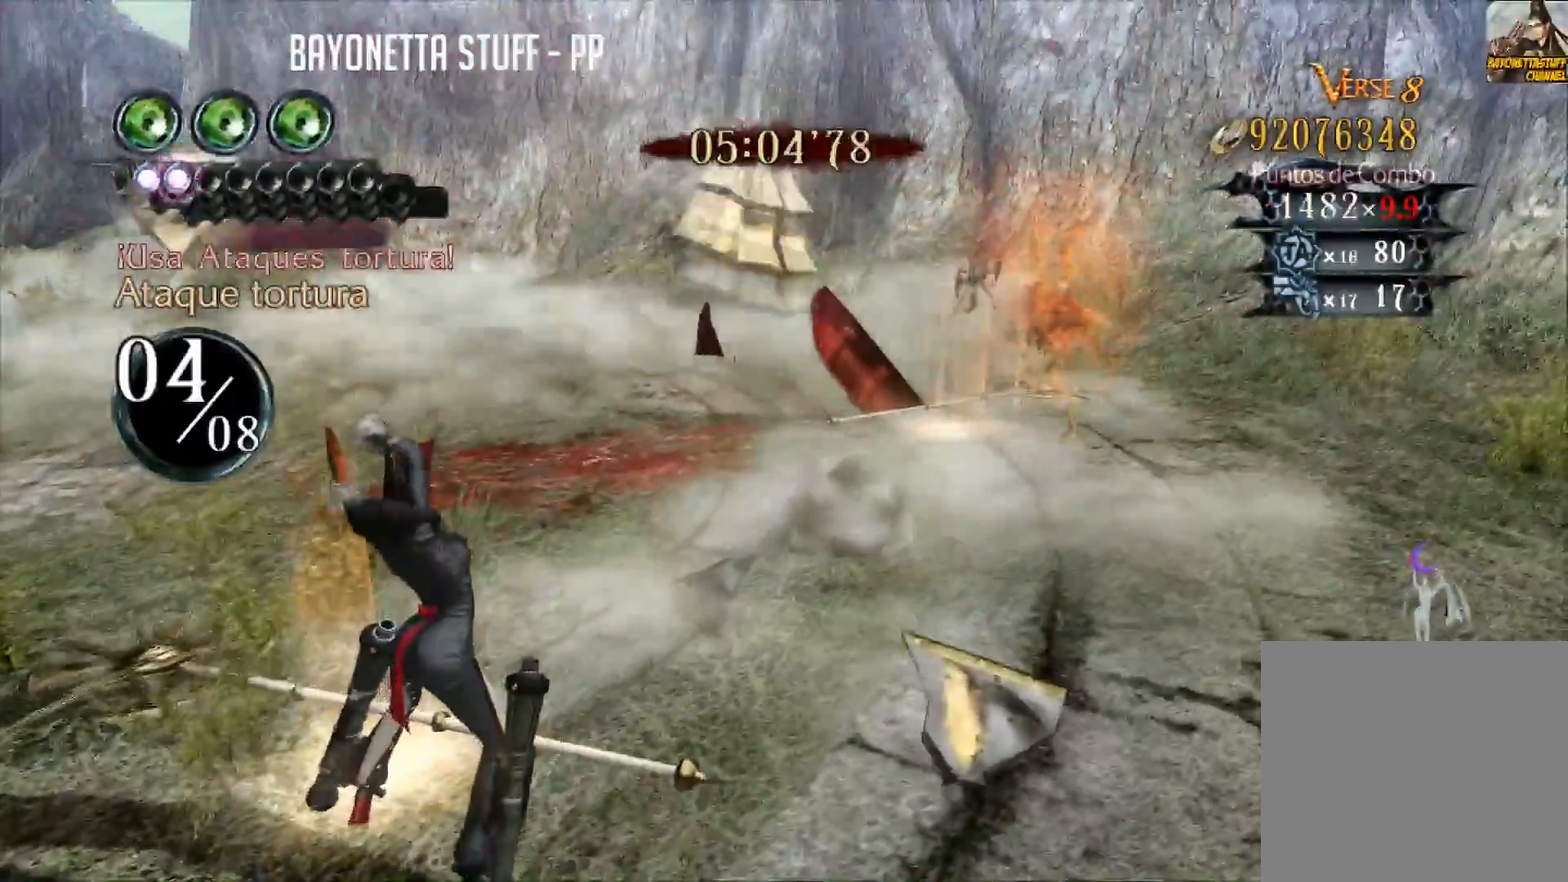
{"buttons": ["L1"], "left_stick": "center", "right_stick": "center", "events": []}
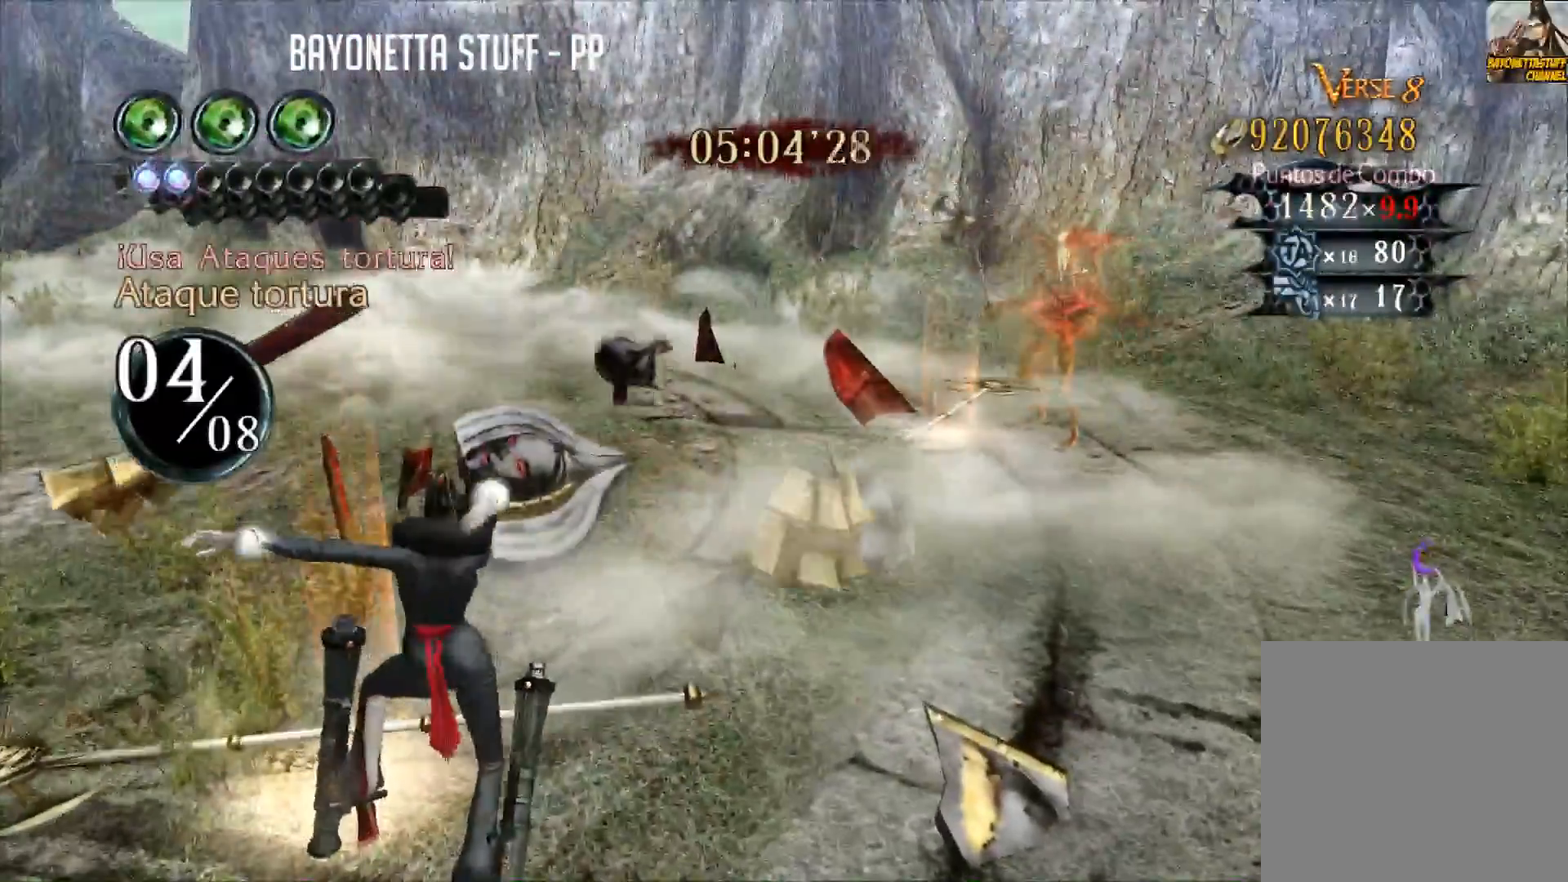
{"buttons": ["L1"], "left_stick": "center", "right_stick": "center", "events": []}
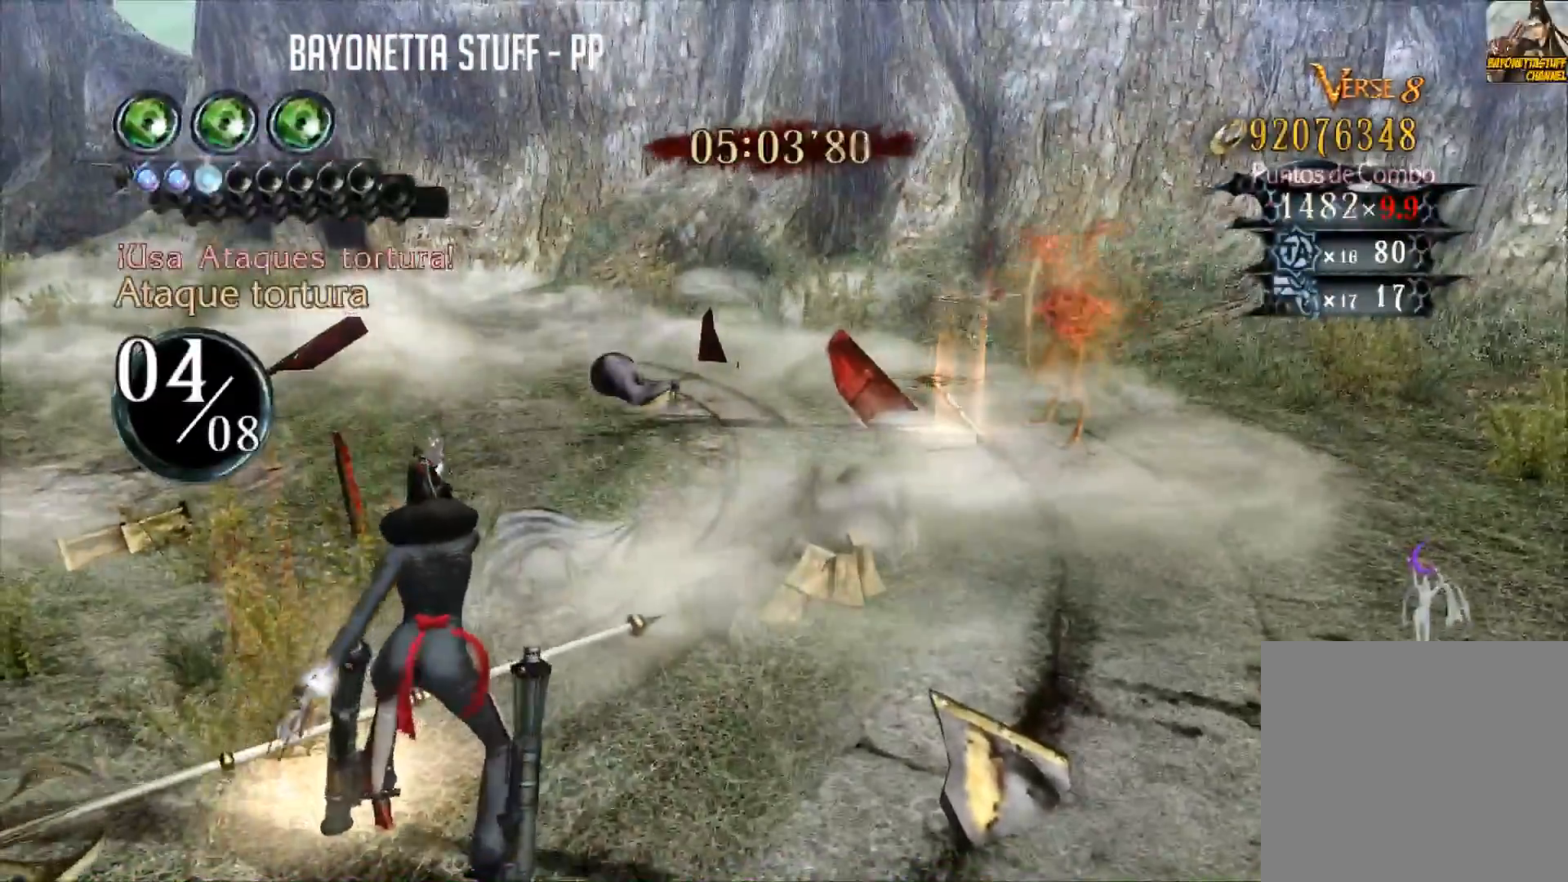
{"buttons": ["L1"], "left_stick": "center", "right_stick": "center", "events": []}
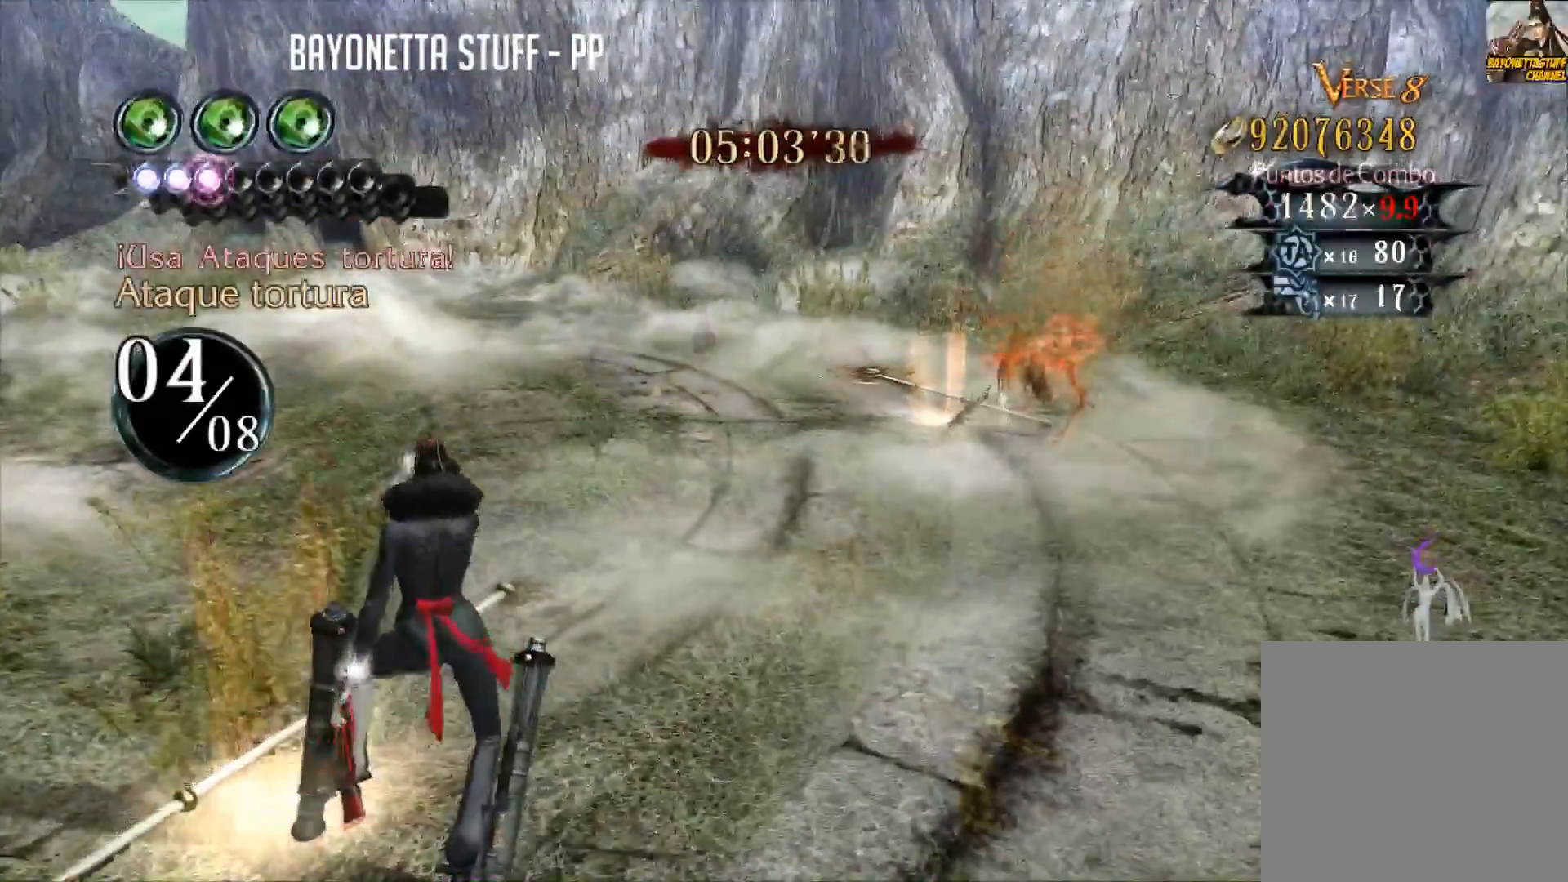
{"buttons": ["L1"], "left_stick": "center", "right_stick": "center", "events": []}
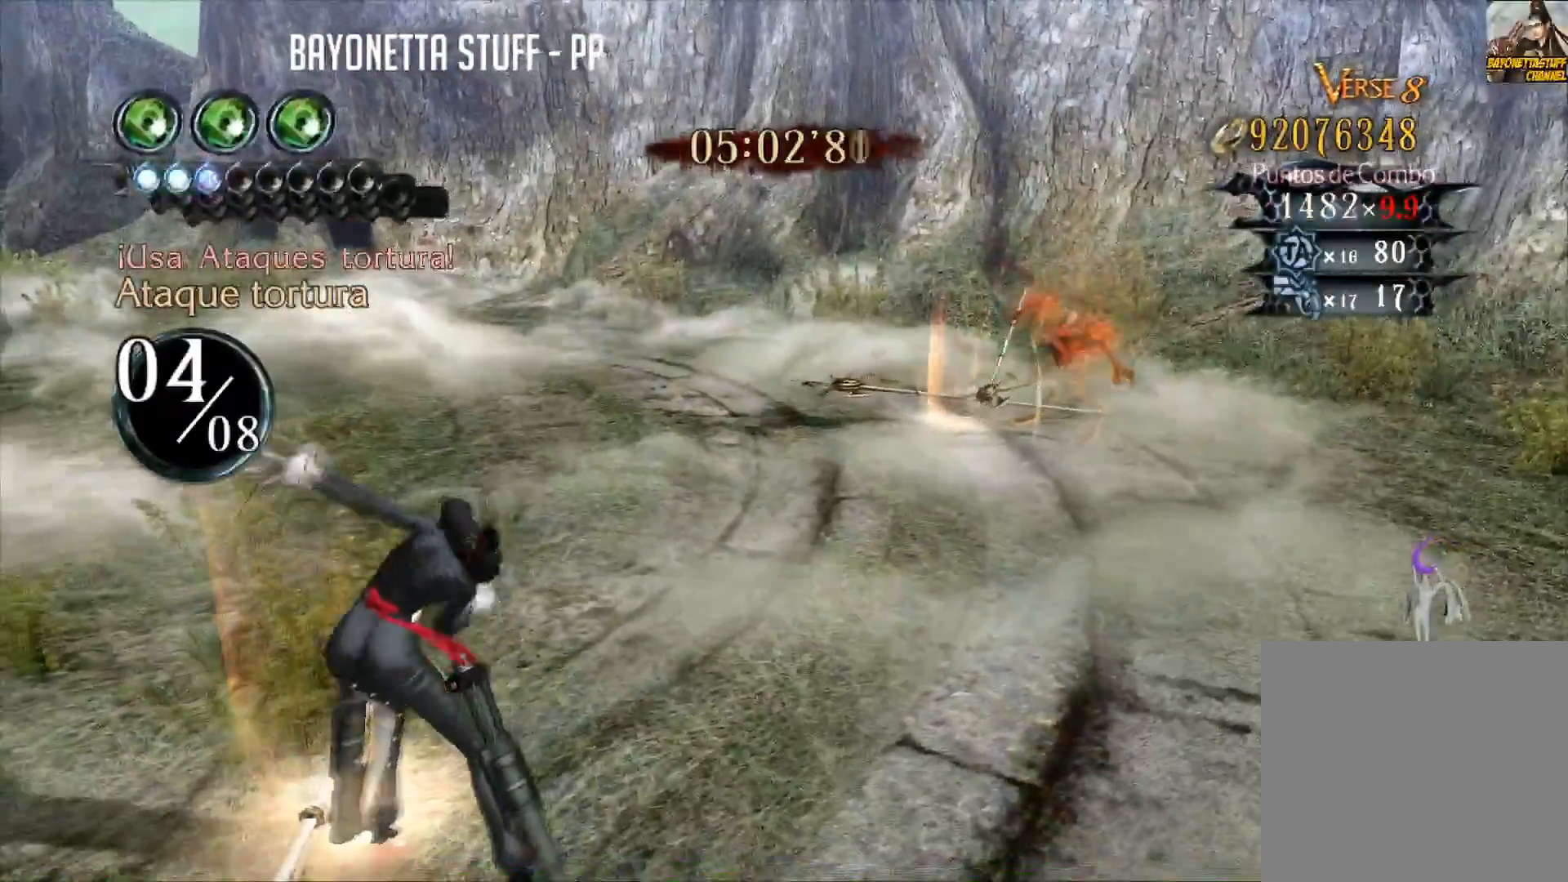
{"buttons": ["L1"], "left_stick": "center", "right_stick": "center", "events": []}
···
• _Task to carry out_: Excluding the pictures, transcribe all of the entries exactly.

• _Expected answer_:
{"buttons": ["L1"], "left_stick": "center", "right_stick": "center", "events": []}
{"buttons": ["L1"], "left_stick": "center", "right_stick": "center", "events": []}
{"buttons": ["L1"], "left_stick": "center", "right_stick": "center", "events": []}
{"buttons": ["L1"], "left_stick": "center", "right_stick": "center", "events": []}
{"buttons": ["L1"], "left_stick": "center", "right_stick": "center", "events": []}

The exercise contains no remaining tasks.